I was asked a question once and it comes to mind as I write this blog, “If you could go back in time, which time period would you go back to?” I wanted to say ancient Rome because I read that the parties were epic. However, upon further reading, it became apparent that being black in Rome was far worse than being a slave in America. Therefore, my ultimate choice became the Harlem Renaissance. From 1920-1930 Harlem, New York became the birthplace of African-American Literature and Jazz. Jobs were scarce. Creative expression gave African-Americans what little opportunities available. Those little opportunities became a huge part of American history and culture.

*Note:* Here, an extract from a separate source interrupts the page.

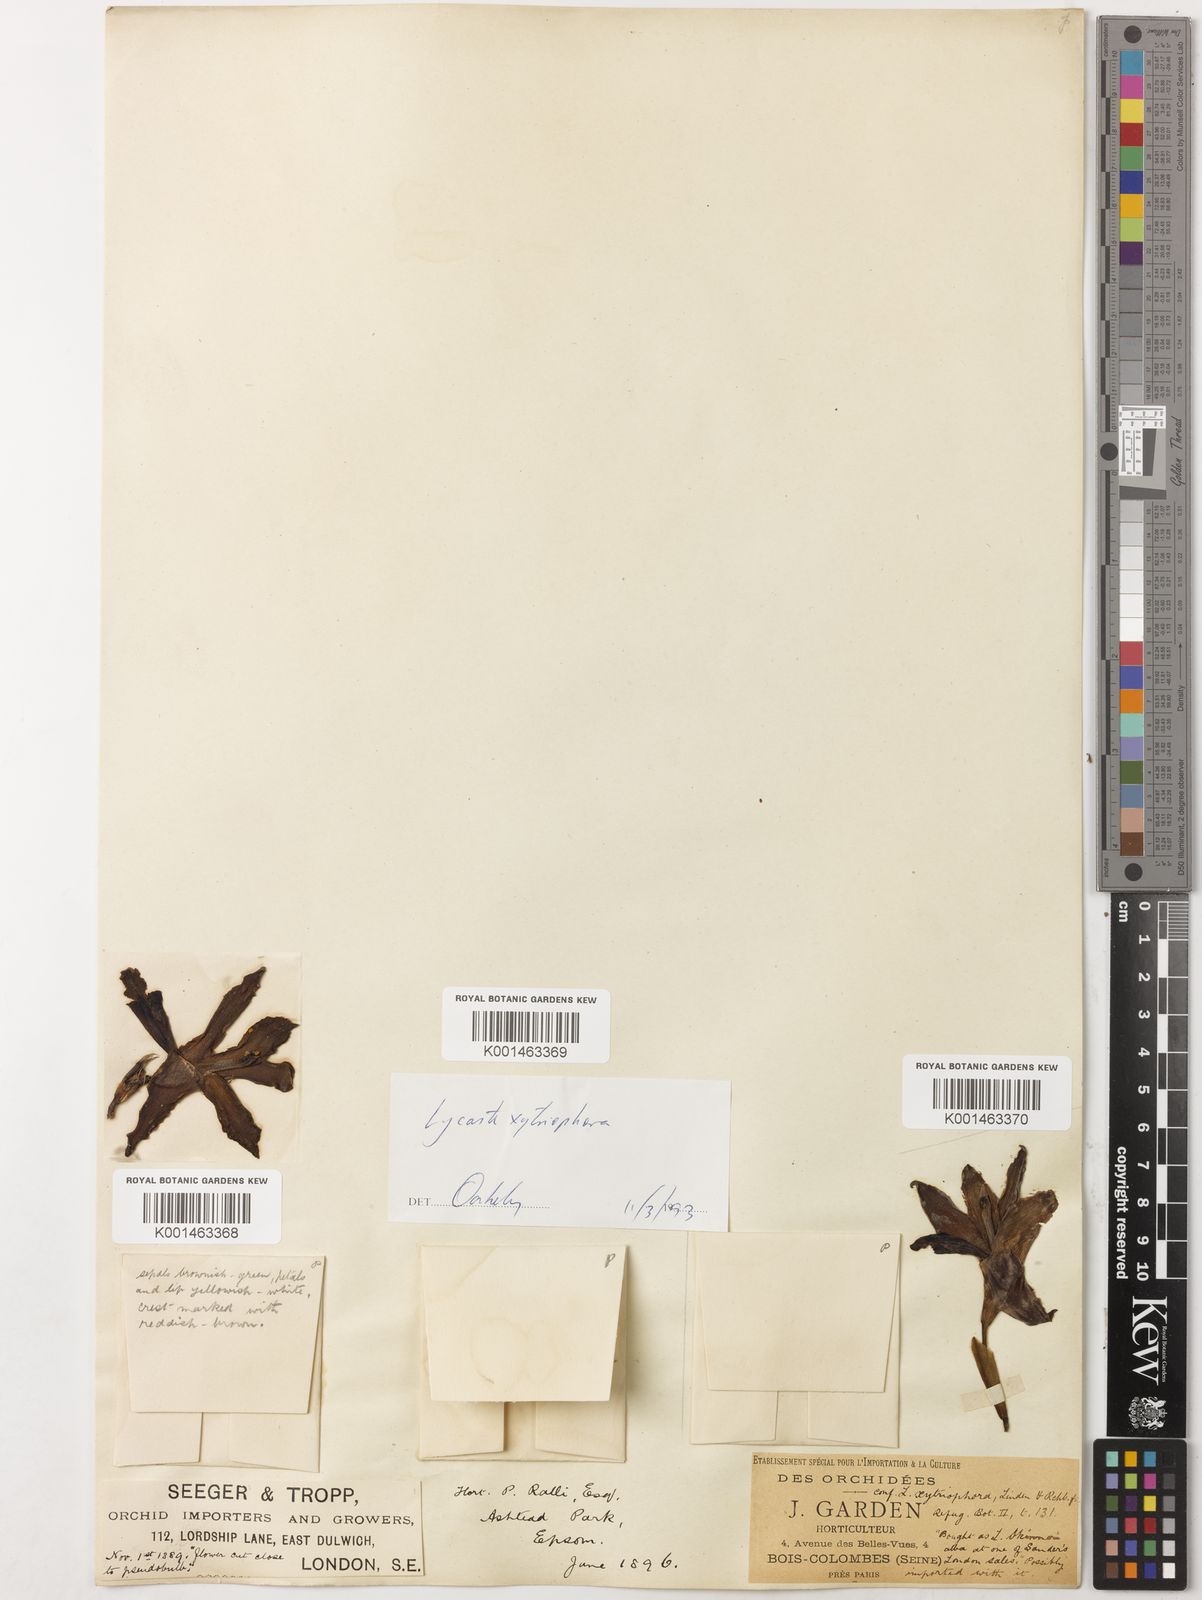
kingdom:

In a small elementary school classroom, in the middle of Detroit, I see those creative opportunities embracing African-Americans once again. Phette Hollins Ogburn sat at a table with the production team as the movie casting call “Sext Messaging”; based on her book of the same name, was in full swing. Each actor and actress auditioned as if standing before Spike Lee himself. Phette examined each actor and actress with great scrutiny. Bringing the characters of her book to life is an exciting process. The excitement in the room was thick but tempered by the professionalism of all involved. One audition given by a seasoned veteran was especially moving. I won’t say who gave it but I can assure you. You will see it again. Before leaving, I noticed those waiting for their turn in a separate room. Some had been there over an hour and would gladly wait another hour for their opportunity. It was written all over them. Some engaged in small talk to ease each other’s nerves. Some just sat and mentally prepared themselves. Through this room ran the road to the life each of them wanted and none of them was leaving that road until their names were called and they had the opportunity to audition. I immediately thought about all of the African-Americans who auditioned at the Apollo theater in Harlem during the Harlem Renaissance. Many of them probably had the same thoughts these people are having right now. Gifted performers seeking their chance. I drove away still clinging to what I had just witnessed. One woman’s book becoming an opportunity for many in Detroit is uplifting. The following day proved even more uplifting and it all started with an addiction.
My addiction for a good cup of coffee is well-known. You can always find me anywhere that has a great Mocha and I found myself at Biggby Coffee on Woodward near Wayne State University. Upon entering the shop, the smell of coffee filled my nose. My eyes however, glimpsed the sight of a few familiar faces. T Elice and Adra Robins were hosting their Fall edition of Coffee, Arts, and Entertainment Forum. I’ve missed several forums prior to this one but this time I was in the building! In between speakers, I was greeted by my fellow writers and colleagues. I quickly made my way to the counter to purchase my Mocha and noticed the big smile of Quincy L. Lewis. His book “Off The Block” was just released and his Tuesday blog talk radio show “Straight From E-Block” was giving his listeners all they could handle. Quincy and I always get in a good laugh before the business of networking whenever we run into each other. WXYZ Channel 7 Public Affairs Director Chuck Stokes was in the building as well. Chuck Stokes is as visible in the community as he is on TV. His commitment to the city is unquestioned. Local actress and personality A.J. Williams was present. You can see her in a new stage play “What Shall I Do?” Starting this Friday Nov. 11th at the Charles H Wright African-American Museum. Also on November 11th Versandra Kennebrew will be releasing her new book “The Art of Reinventing You”. And they are not the only artist with a big weekend ahead.
Job losses have given some people time to explore their creative expression. For some, the time has come to reap the benefits of perfecting their craft. In Detroit, that time is right now. Me and all of the people I have mentioned in this blog are part of the new Detroit Renaissance. Much like our predecessors in Harlem during the 1920’s and 1930’s, we are committed to what Langston Hughes called “The expression of our dark-skinned selves.” That alone should tell you that these are exciting times here in Detroit. I consider myself blessed to be a part of it! Holla if you hear me!